Clarifies the source of economic growth forecasts in paragraph 8
North American crude exports to Asia have undergone a "paradigm shift" in recent years as buyers ramp up purchases and turn to heavier grades, executives at Asia-Pacific refiners said at the Argus Americas Crude Summit in Houston, Texas.
India was importing 425,000-450,000 b/d of crude from US and Canada at the end of 2021, up from just 33,000 b/d in 2017, said Kashinath Shanbhag, head of crude oil and LNG trading at Indian refiner Nayara Energy.
Within that figure, the percentage of ultra-heavy crudes — below 25°API — has increased to 27pc of the total from 16pc in 2017, Shanbhag said. The share of light crudes has almost doubled to 67pc from 34pc, at the expense of medium grades such as US' Mars and Poseidon.
"That shows a paradigm shift in the way Indian refiners are focusing on the US Gulf coast," Shanbhag said.
Part of the increase in buying heavier grades has been to compensate for the drop in availability of Venezuelan crudes because of US sanctions, as well as lower exports from Mexico. Indian imports of ultra-heavy crude from Latin America have fallen to 350,000 b/d from around 600,000 b/d in 2017, he said. Nayara, which is majority owned by Russia's Rosneft, was one of the major buyers of Venezuelan crude before US sanctions cut flows.
Japanese refiners are also paying close attention to exports from the Americas, said Mitsuyasu Kawaguchi, general manager for crude and tankers at Japan's Cosmo Oil.
"Our company is actively buying crude from the US and Mexico, mainly medium grade Mexican Isthmus and some Latin American heavy grades," he said.
Kawaguchi also said he was "very encouraged" by the recent recovery of up to 1mn b/d per year in US shale production. "We see recent structural changes in ownership and continuous improvement in productivity, while the sector is returning more profit to investors," he said. "So these are all good signs that the shale industry seems to be growing in a more sustainable way than it used to be."
Cost concerns
Overall, Indian oil demand is poised for strong growth, with the IMF expecting the country's GDP to increase by 9.5pc this year — higher than other agencies' forecasts. Domestic demand had returned to pre-pandemic levels at the end of 2021, although Shanbhag said the emergence of the Covid-19 Omicron variant had started to affect consumption from the second half of December.

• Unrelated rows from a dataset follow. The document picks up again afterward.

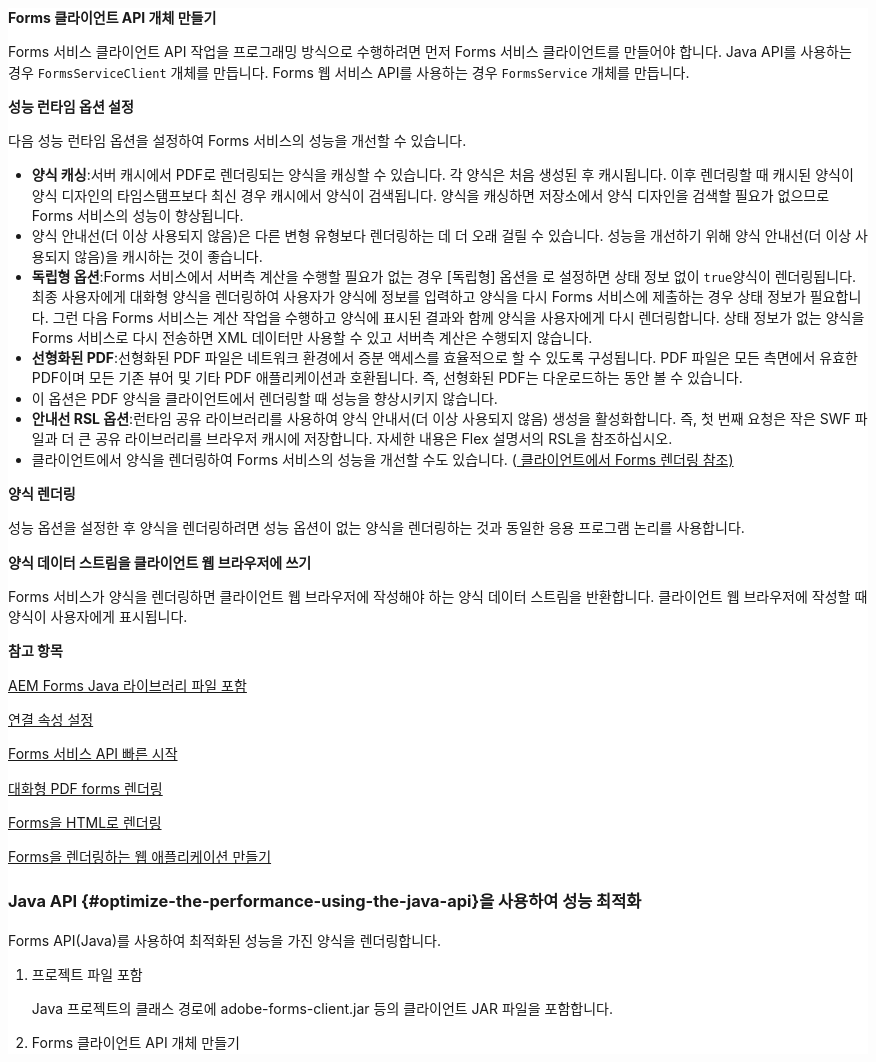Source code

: **Forms 클라이언트 API 개체 만들기**

Forms 서비스 클라이언트 API 작업을 프로그래밍 방식으로 수행하려면 먼저 Forms 서비스 클라이언트를 만들어야 합니다. Java API를 사용하는 경우 `FormsServiceClient` 개체를 만듭니다. Forms 웹 서비스 API를 사용하는 경우 `FormsService` 개체를 만듭니다.

**성능 런타임 옵션 설정**

다음 성능 런타임 옵션을 설정하여 Forms 서비스의 성능을 개선할 수 있습니다.

* **양식 캐싱**:서버 캐시에서 PDF로 렌더링되는 양식을 캐싱할 수 있습니다. 각 양식은 처음 생성된 후 캐시됩니다. 이후 렌더링할 때 캐시된 양식이 양식 디자인의 타임스탬프보다 최신 경우 캐시에서 양식이 검색됩니다. 양식을 캐싱하면 저장소에서 양식 디자인을 검색할 필요가 없으므로 Forms 서비스의 성능이 향상됩니다.
* 양식 안내선(더 이상 사용되지 않음)은 다른 변형 유형보다 렌더링하는 데 더 오래 걸릴 수 있습니다. 성능을 개선하기 위해 양식 안내선(더 이상 사용되지 않음)을 캐시하는 것이 좋습니다.
* **독립형 옵션**:Forms 서비스에서 서버측 계산을 수행할 필요가 없는 경우 [독립형] 옵션을 로 설정하면 상태 정보 없이  `true`양식이 렌더링됩니다. 최종 사용자에게 대화형 양식을 렌더링하여 사용자가 양식에 정보를 입력하고 양식을 다시 Forms 서비스에 제출하는 경우 상태 정보가 필요합니다. 그런 다음 Forms 서비스는 계산 작업을 수행하고 양식에 표시된 결과와 함께 양식을 사용자에게 다시 렌더링합니다. 상태 정보가 없는 양식을 Forms 서비스로 다시 전송하면 XML 데이터만 사용할 수 있고 서버측 계산은 수행되지 않습니다.
* **선형화된 PDF**:선형화된 PDF 파일은 네트워크 환경에서 증분 액세스를 효율적으로 할 수 있도록 구성됩니다. PDF 파일은 모든 측면에서 유효한 PDF이며 모든 기존 뷰어 및 기타 PDF 애플리케이션과 호환됩니다. 즉, 선형화된 PDF는 다운로드하는 동안 볼 수 있습니다.
* 이 옵션은 PDF 양식을 클라이언트에서 렌더링할 때 성능을 향상시키지 않습니다.
* **안내선 RSL 옵션**:런타임 공유 라이브러리를 사용하여 양식 안내서(더 이상 사용되지 않음) 생성을 활성화합니다. 즉, 첫 번째 요청은 작은 SWF 파일과 더 큰 공유 라이브러리를 브라우저 캐시에 저장합니다. 자세한 내용은 Flex 설명서의 RSL을 참조하십시오.
* 클라이언트에서 양식을 렌더링하여 Forms 서비스의 성능을 개선할 수도 있습니다. ([ 클라이언트에서 Forms 렌더링 참조)](/help/forms/developing/rendering-forms-client.md)

**양식 렌더링**

성능 옵션을 설정한 후 양식을 렌더링하려면 성능 옵션이 없는 양식을 렌더링하는 것과 동일한 응용 프로그램 논리를 사용합니다.

**양식 데이터 스트림을 클라이언트 웹 브라우저에 쓰기**

Forms 서비스가 양식을 렌더링하면 클라이언트 웹 브라우저에 작성해야 하는 양식 데이터 스트림을 반환합니다. 클라이언트 웹 브라우저에 작성할 때 양식이 사용자에게 표시됩니다.

**참고 항목**

[AEM Forms Java 라이브러리 파일 포함](/help/forms/developing/invoking-aem-forms-using-java.md#including-aem-forms-java-library-files)

[연결 속성 설정](/help/forms/developing/invoking-aem-forms-using-java.md#setting-connection-properties)

[Forms 서비스 API 빠른 시작](/help/forms/developing/forms-service-api-quick-starts.md#forms-service-api-quick-starts)

[대화형 PDF forms 렌더링](/help/forms/developing/rendering-interactive-pdf-forms.md)

[Forms을 HTML로 렌더링](/help/forms/developing/rendering-forms-html.md)

[Forms을 렌더링하는 웹 애플리케이션 만들기](/help/forms/developing/creating-web-applications-renders-forms.md)

### Java API {#optimize-the-performance-using-the-java-api}을 사용하여 성능 최적화

Forms API(Java)를 사용하여 최적화된 성능을 가진 양식을 렌더링합니다.

1. 프로젝트 파일 포함

   Java 프로젝트의 클래스 경로에 adobe-forms-client.jar 등의 클라이언트 JAR 파일을 포함합니다.

1. Forms 클라이언트 API 개체 만들기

But cost remains a key focus. "One caveat to the growth story for US or Canadian exports into India is that the Indian refining system as a whole is very, very sensitive to price," Shanbhag said. For example, Indian buyers switched to medium rather than ultra-heavy grades last year in line with changes to arbitrage economics, he said.
Infrastructure investments, such as new pipelines that can bring more Canadian crude to the US Gulf coast and planned single-point mooring systems to load 2mn bl very large crude carriers (VLCCs) are important to buyers, Shanbhag said.
"All those dynamics have to work in sync to bring down logistics costs. That will be key for the growth in these barrels flowing into India," he said.
Cosmo is also paying close attention to exports from Canada's Pacific coast as pipeline expansion projects finally move ahead, Kawaguchi said.